Please follow the same data preparation as in the repository above. Basically PPO (Proximal Policy Optimization) is used instead of the generally adopted self-critical training. The point of using PPO is its capability of enforcing trust-region constraints. So there can be separate models for the predictor and the trainer. The trainer is allowed the opportunity to observe various enough images and feedbacks of CIDEr scores before substituting the predictor for generating training trajectories. Also, in the gradient estimator of the algorithm, a word-level baseline via Monte-Carlo estimation is implemented for replacing the sentence-level baseline, for which all words have the same baseline value.
A pre-trained model can be downloaded here.
(This model achieves a CIDEr score of 133.3% on the MSCOCO Karpathy test set, for which X-Transformer in JDAI-CV / image-captioning obtains 132.8%.)
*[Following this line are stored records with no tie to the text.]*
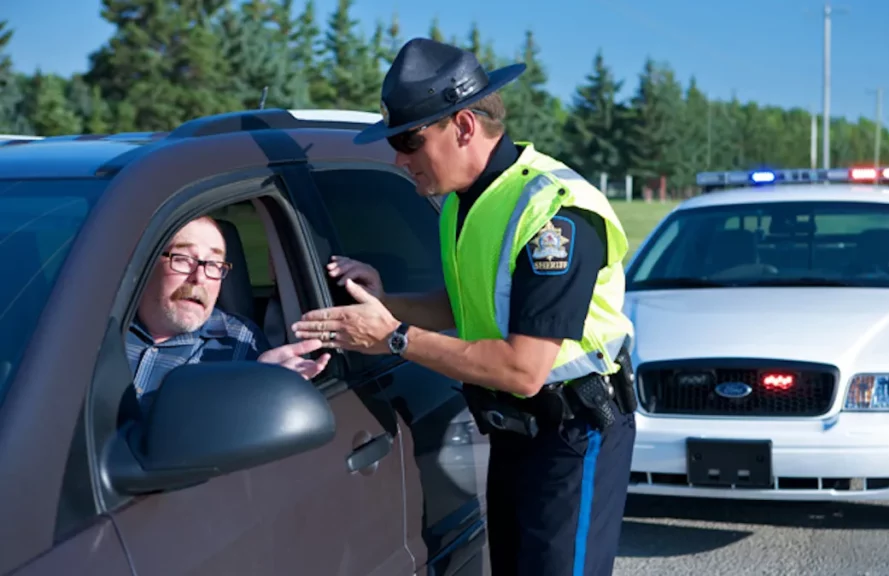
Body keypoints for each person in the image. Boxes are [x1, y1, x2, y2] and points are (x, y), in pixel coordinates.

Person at [291, 38, 637, 576]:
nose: (398, 159)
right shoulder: (463, 200)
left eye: (409, 140)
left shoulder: (554, 214)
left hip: (573, 436)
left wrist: (394, 337)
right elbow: (465, 306)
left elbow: (524, 370)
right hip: (517, 434)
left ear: (464, 126)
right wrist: (386, 303)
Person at [126, 215, 330, 410]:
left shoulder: (241, 342)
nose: (199, 277)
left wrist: (263, 388)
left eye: (214, 264)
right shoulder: (102, 321)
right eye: (184, 259)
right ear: (148, 264)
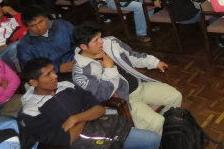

The training is nearly the same as in JDAI-CV / image-captioning. However, we directly fine-tune over a pre-trained X-Transformer model for the sake of computing resources.
Copy the pre-trained X-Transformer model into experiments/xtransformer_rl/snapshot and run the script
bash experiments/xtransformer_rl/train.sh
CUDA_VISIBLE_DEVICES=0 python3 main_test.py --folder experiments/xtransformer_rl --resume 23
where the number 23 is since the checkpoint with the best performance on the Karpathy validation set
is saved as caption_model_23.pth
.
Thanks the contribution of JDAI-CV / image-captioning and self-critical.pytorch.